= SOURCE =
File: distance.py Project: Magellen/mystic

def graphical_distance(model, points, **kwds):
  """find the radius(x') that minimizes the graph between reality, y = G(x),
and an approximating function, y' = F(x')

Inputs:
  model = the model function, y' = F(x'), that approximates reality, y = G(x)
  points = object of type 'datapoint' to validate against; defines y = G(x)

Additional Inputs:
  ytol = maximum acceptable difference |y - F(x')|; a single value
  xtol = maximum acceptable difference |x - x'|; an iterable or single value
  cutoff = zero out distances less than cutoff; typically: ytol, 0.0, or None
  hausdorff = norm; where if given, ytol = |y - F(x')| + |x - x'|/norm

Returns:
  radius = minimum distance from x,G(x) to x',F(x') for each x

Notes:
  xtol defines the n-dimensional base of a pilar of height ytol, centered at
  each point. The region inside the pilar defines the space where a "valid"
  model must intersect. If xtol is not specified, then the base of the pilar
  will be a dirac at x' = x. This function performs an optimization for each
  x to find an appropriate x'. While cutoff and ytol are very tightly related,
  they play a distinct role; ytol is used to set the optimization termination
  for an acceptable |y - F(x')|, while cutoff is applied post-optimization.
  If we are using the hausdorff norm, then ytol will set the optimization
  termination for an acceptable |y - F(x')| + |x - x'|/norm, where the x
  values are normalized by norm = hausdorff.
""" #FIXME: update docs to show normalization in y
 #NotImplemented:
 #L = list of lipschitz constants, for use when lipschitz metric is desired
 #constraints = constraints function for finding minimum distance
  from mystic.math.legacydata import dataset
  from numpy import asarray, sum, isfinite, zeros, seterr
  from mystic.solvers import diffev2, fmin_powell
  from mystic.monitors import Monitor, VerboseMonitor

  # ensure target xe and ye is a dataset
  target = dataset()

= GIVEN INSTRUCTION A =
According to the graphical_distance code, what will the base of the pilar be if xtol is not specified?

[Extracted data entries]
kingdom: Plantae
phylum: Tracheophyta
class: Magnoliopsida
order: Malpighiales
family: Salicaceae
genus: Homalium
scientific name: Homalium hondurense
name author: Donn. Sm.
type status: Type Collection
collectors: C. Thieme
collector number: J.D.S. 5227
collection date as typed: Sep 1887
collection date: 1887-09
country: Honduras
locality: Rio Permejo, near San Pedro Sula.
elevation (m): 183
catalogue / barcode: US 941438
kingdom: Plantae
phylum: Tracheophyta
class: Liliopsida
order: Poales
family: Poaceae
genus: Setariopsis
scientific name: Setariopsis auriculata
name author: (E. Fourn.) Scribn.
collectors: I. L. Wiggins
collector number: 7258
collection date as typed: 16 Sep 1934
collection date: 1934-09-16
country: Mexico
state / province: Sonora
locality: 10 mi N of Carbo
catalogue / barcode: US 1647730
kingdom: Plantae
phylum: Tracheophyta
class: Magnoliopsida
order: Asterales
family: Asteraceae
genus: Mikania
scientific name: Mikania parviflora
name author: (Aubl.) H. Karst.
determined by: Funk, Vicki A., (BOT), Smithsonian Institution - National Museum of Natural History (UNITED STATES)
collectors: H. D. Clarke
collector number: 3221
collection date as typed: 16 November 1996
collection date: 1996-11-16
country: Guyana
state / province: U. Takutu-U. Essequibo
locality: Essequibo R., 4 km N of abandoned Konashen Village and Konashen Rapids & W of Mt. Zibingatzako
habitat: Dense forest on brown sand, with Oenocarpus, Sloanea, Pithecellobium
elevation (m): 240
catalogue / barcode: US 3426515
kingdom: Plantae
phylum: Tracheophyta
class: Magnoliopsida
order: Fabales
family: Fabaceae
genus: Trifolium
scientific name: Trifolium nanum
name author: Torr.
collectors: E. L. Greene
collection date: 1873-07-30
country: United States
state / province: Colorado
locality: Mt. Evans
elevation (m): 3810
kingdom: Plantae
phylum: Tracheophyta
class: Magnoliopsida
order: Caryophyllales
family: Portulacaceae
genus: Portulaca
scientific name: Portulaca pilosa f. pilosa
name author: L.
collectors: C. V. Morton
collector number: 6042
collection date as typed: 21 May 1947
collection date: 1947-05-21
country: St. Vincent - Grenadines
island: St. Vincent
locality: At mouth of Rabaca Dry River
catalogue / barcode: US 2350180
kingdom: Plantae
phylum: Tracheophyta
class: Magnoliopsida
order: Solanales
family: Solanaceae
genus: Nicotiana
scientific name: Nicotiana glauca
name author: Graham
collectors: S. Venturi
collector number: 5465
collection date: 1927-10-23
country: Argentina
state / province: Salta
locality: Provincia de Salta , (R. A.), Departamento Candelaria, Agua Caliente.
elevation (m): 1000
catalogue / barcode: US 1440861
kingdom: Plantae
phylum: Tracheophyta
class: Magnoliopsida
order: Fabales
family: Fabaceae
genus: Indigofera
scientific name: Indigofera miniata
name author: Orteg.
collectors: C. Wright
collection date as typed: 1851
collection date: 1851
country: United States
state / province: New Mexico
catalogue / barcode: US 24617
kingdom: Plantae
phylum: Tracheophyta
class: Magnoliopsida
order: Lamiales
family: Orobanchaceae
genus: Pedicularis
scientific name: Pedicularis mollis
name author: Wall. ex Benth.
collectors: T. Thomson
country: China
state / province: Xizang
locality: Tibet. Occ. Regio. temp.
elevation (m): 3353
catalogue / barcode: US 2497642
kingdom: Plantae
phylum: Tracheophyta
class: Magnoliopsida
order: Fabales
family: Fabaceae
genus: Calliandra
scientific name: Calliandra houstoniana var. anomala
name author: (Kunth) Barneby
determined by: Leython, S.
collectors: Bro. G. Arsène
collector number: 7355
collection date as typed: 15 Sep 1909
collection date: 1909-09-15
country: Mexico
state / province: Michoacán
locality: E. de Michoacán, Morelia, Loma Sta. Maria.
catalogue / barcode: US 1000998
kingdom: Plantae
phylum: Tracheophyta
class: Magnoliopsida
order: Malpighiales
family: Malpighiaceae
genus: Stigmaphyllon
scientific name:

= GIVEN INSTRUCTION B =
Please express the catalog records from the line containing "scientific name: Nicotiana glauca" through their last line, with both of those lines included, as a JSON list of strings with one string per line and blank lines omitted.

= EXPECTED ANSWER A =
It will be a dirac at x' = x.

= EXPECTED ANSWER B =
[
  "scientific name: Nicotiana glauca",
  "name author: Graham",
  "collectors: S. Venturi",
  "collector number: 5465",
  "collection date: 1927-10-23",
  "country: Argentina",
  "state / province: Salta",
  "locality: Provincia de Salta , (R. A.), Departamento Candelaria, Agua Caliente.",
  "elevation (m): 1000",
  "catalogue / barcode: US 1440861",
  "kingdom: Plantae",
  "phylum: Tracheophyta",
  "class: Magnoliopsida",
  "order: Fabales",
  "family: Fabaceae",
  "genus: Indigofera",
  "scientific name: Indigofera miniata",
  "name author: Orteg.",
  "collectors: C. Wright",
  "collection date as typed: 1851",
  "collection date: 1851",
  "country: United States",
  "state / province: New Mexico",
  "catalogue / barcode: US 24617",
  "kingdom: Plantae",
  "phylum: Tracheophyta",
  "class: Magnoliopsida",
  "order: Lamiales",
  "family: Orobanchaceae",
  "genus: Pedicularis",
  "scientific name: Pedicularis mollis",
  "name author: Wall. ex Benth.",
  "collectors: T. Thomson",
  "country: China",
  "state / province: Xizang",
  "locality: Tibet. Occ. Regio. temp.",
  "elevation (m): 3353",
  "catalogue / barcode: US 2497642",
  "kingdom: Plantae",
  "phylum: Tracheophyta",
  "class: Magnoliopsida",
  "order: Fabales",
  "family: Fabaceae",
  "genus: Calliandra",
  "scientific name: Calliandra houstoniana var. anomala",
  "name author: (Kunth) Barneby",
  "determined by: Leython, S.",
  "collectors: Bro. G. Arsène",
  "collector number: 7355",
  "collection date as typed: 15 Sep 1909",
  "collection date: 1909-09-15",
  "country: Mexico",
  "state / province: Michoacán",
  "locality: E. de Michoacán, Morelia, Loma Sta. Maria.",
  "catalogue / barcode: US 1000998",
  "kingdom: Plantae",
  "phylum: Tracheophyta",
  "class: Magnoliopsida",
  "order: Malpighiales",
  "family: Malpighiaceae",
  "genus: Stigmaphyllon",
  "scientific name:"
]